WORK TO COMPLETE
Copy the data exactly. Images are to be left out.

DATA
_____

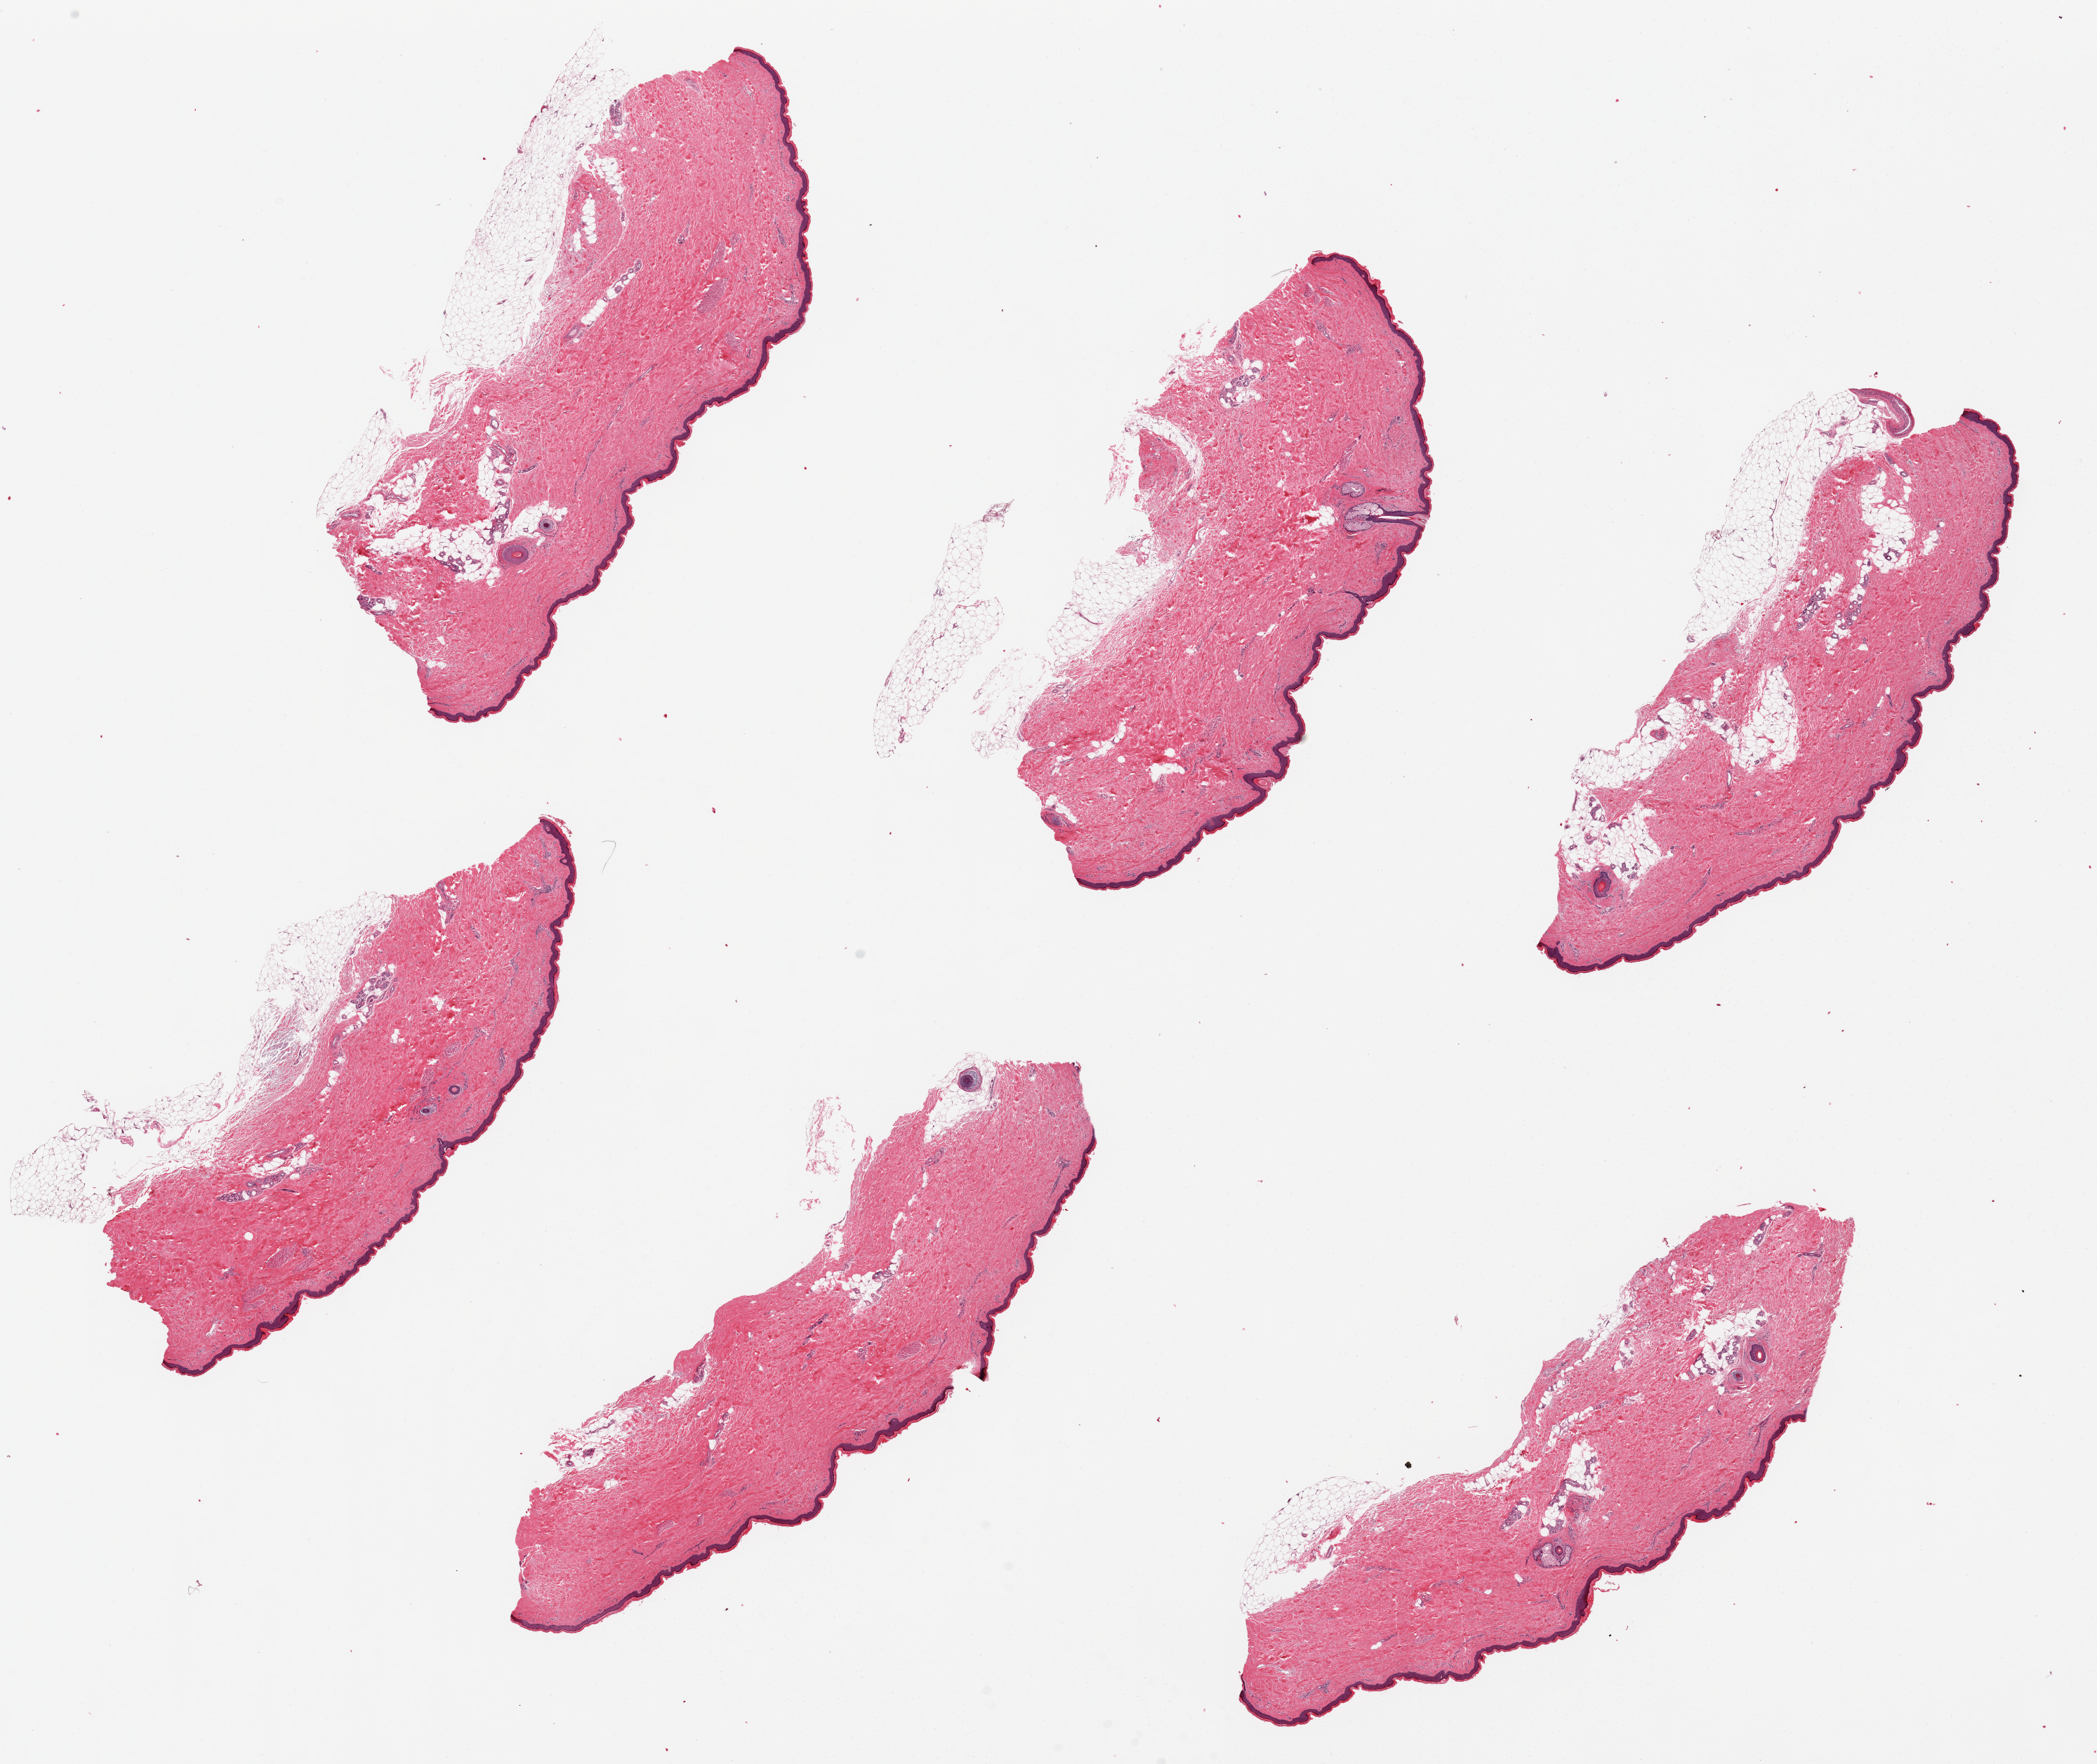
Whole-slide image, hematoxylin and eosin (H&E) stain — a low-resolution overview of the entire scanned area, about 23.6 x 19.9 mm. PAXgene-fixed, paraffin-embedded tissue. Sampled site (target tissue): skin of lower leg. Donor tissue sample.
Reviewer comment on this tissue sample: 6 pieces, some have adherent fat up to ~1mm; squamous epithelium is ~50-60microns thick.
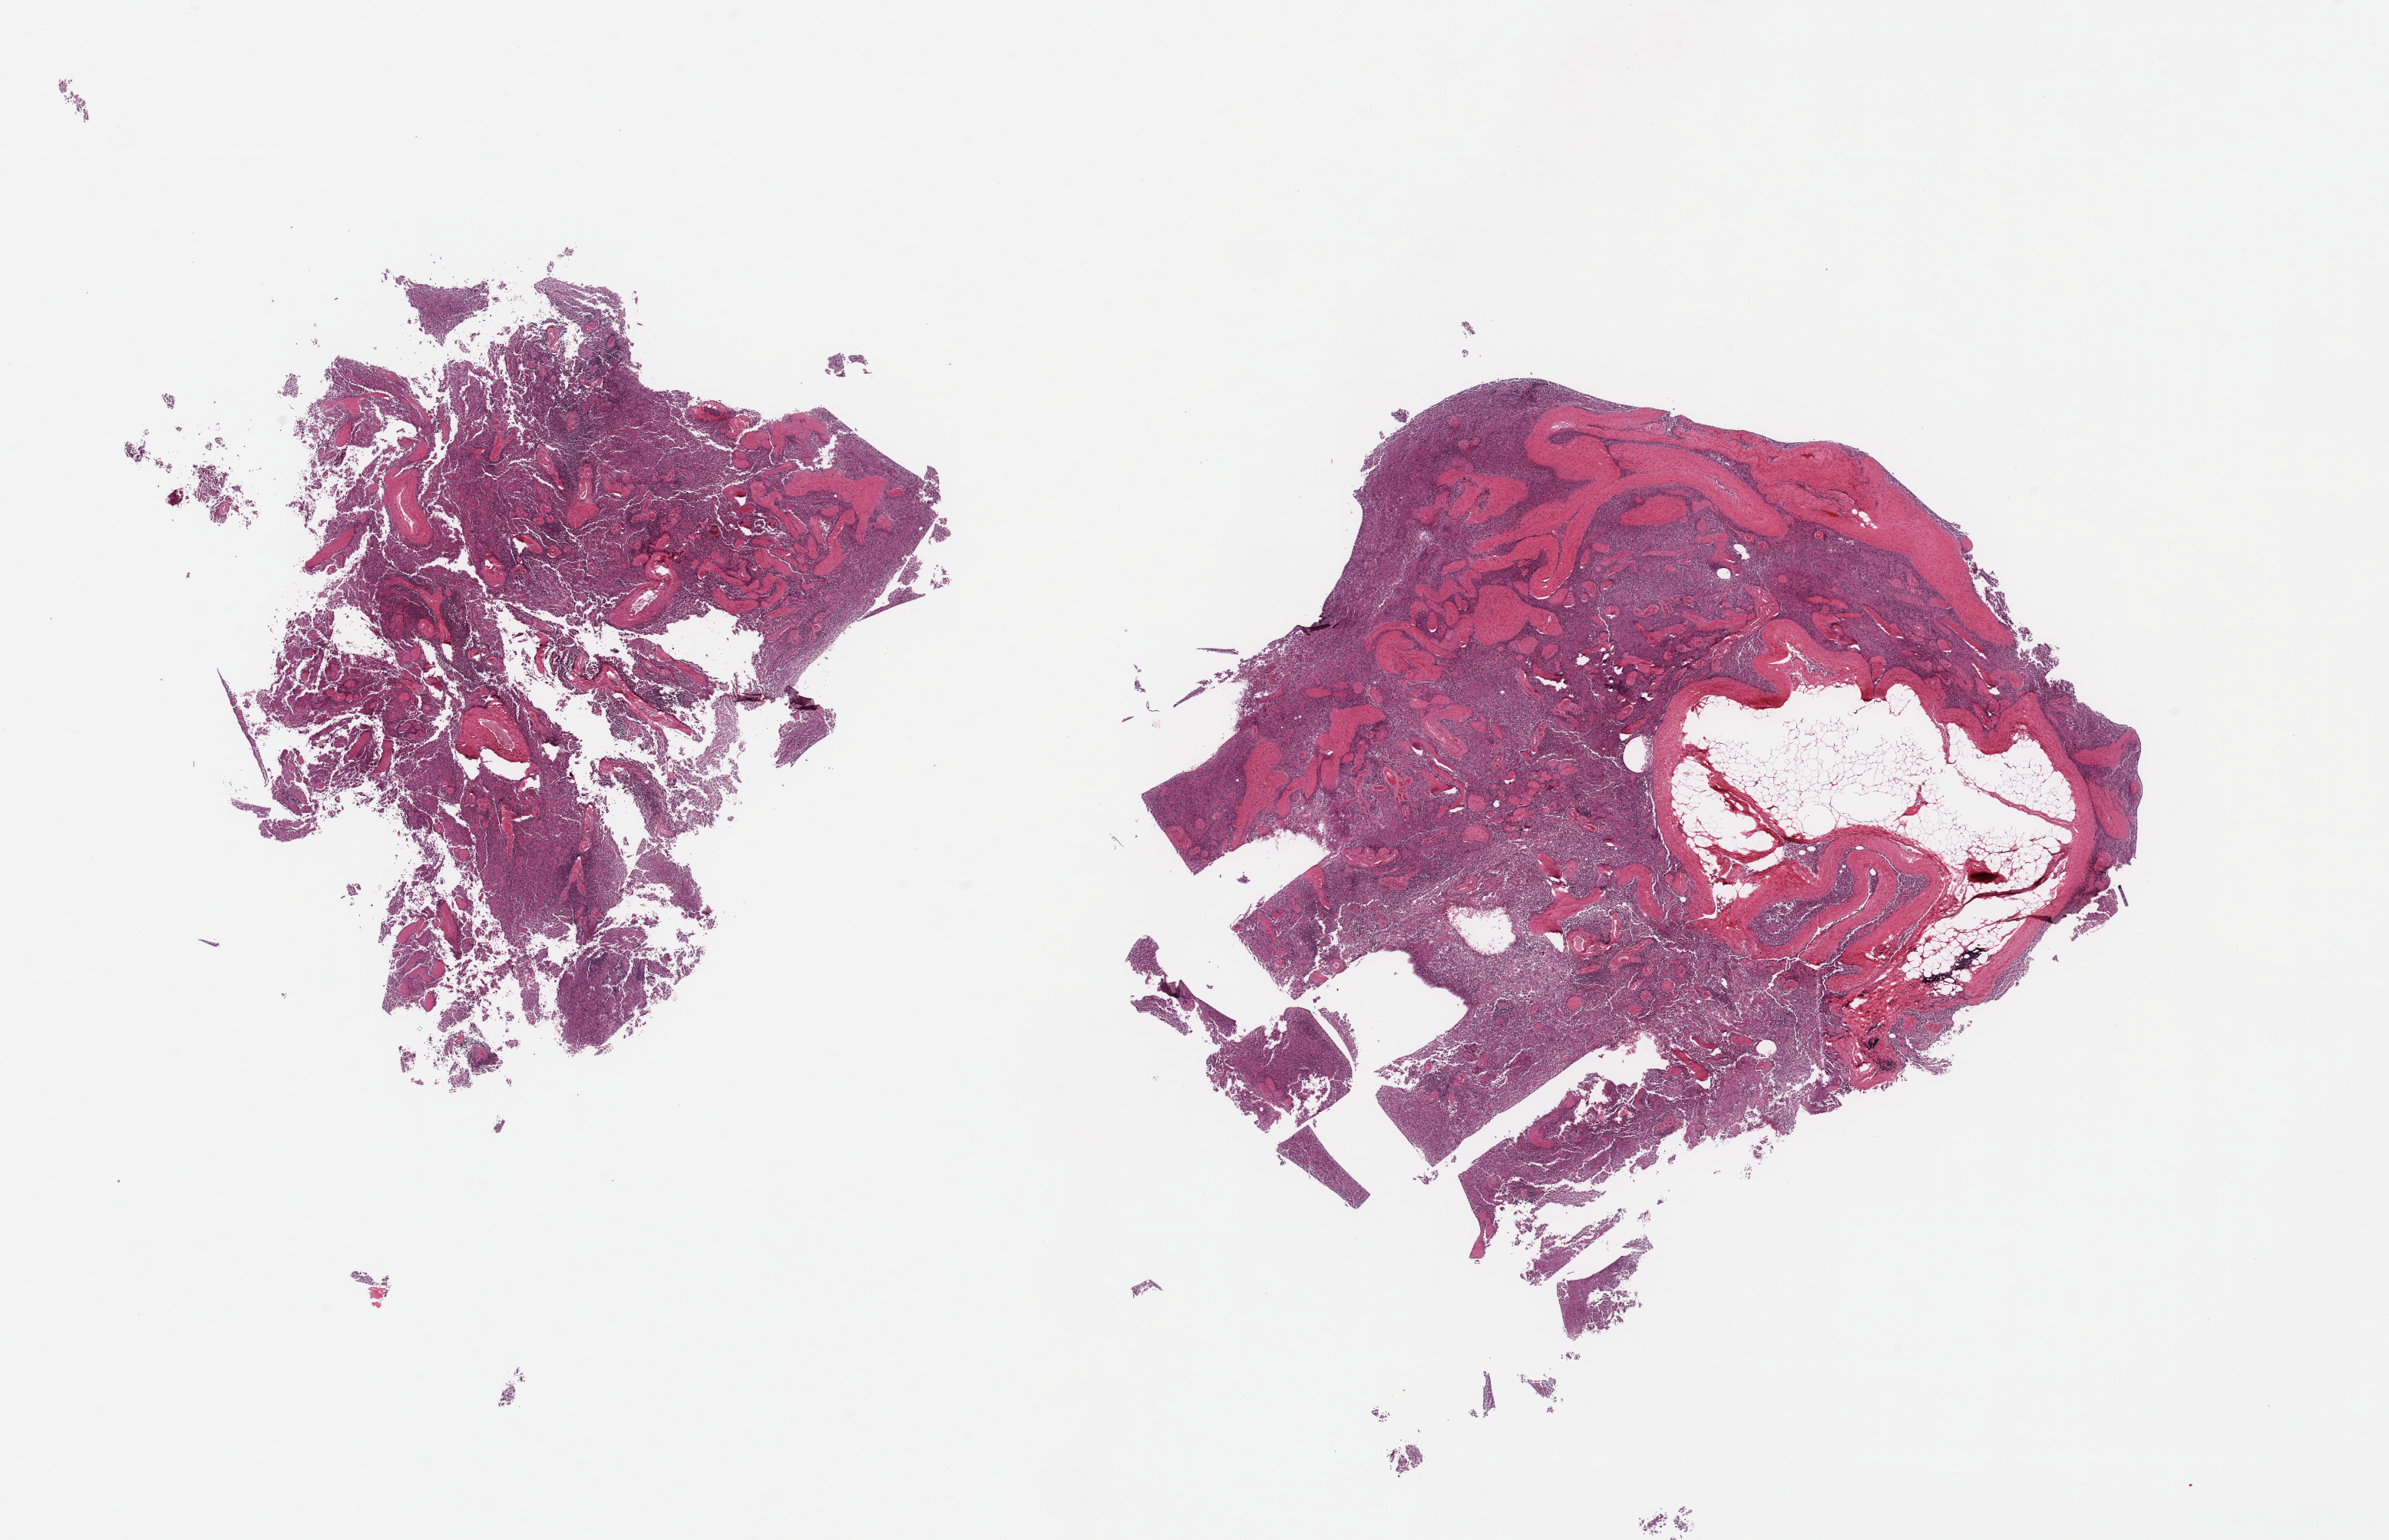
Haematoxylin and eosin whole-slide image, shown as a low-resolution overview of the whole scanned area (about 24.6 x 15.9 mm); PAXgene-fixed, paraffin-embedded tissue; sampled site (target tissue): spleen; donor tissue sample.
Review note (as recorded): 2 pieces; significant component is vessels/trabeculae, portion of fat.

_____

RESULT OF THIS TASK
Whole-slide image, hematoxylin and eosin (H&E) stain — a low-resolution overview of the entire scanned area, about 23.6 x 19.9 mm. PAXgene-fixed, paraffin-embedded tissue. Sampled site (target tissue): skin of lower leg. Donor tissue sample.
Reviewer comment on this tissue sample: 6 pieces, some have adherent fat up to ~1mm; squamous epithelium is ~50-60microns thick.
Haematoxylin and eosin whole-slide image, shown as a low-resolution overview of the whole scanned area (about 24.6 x 15.9 mm); PAXgene-fixed, paraffin-embedded tissue; sampled site (target tissue): spleen; donor tissue sample.
Review note (as recorded): 2 pieces; significant component is vessels/trabeculae, portion of fat.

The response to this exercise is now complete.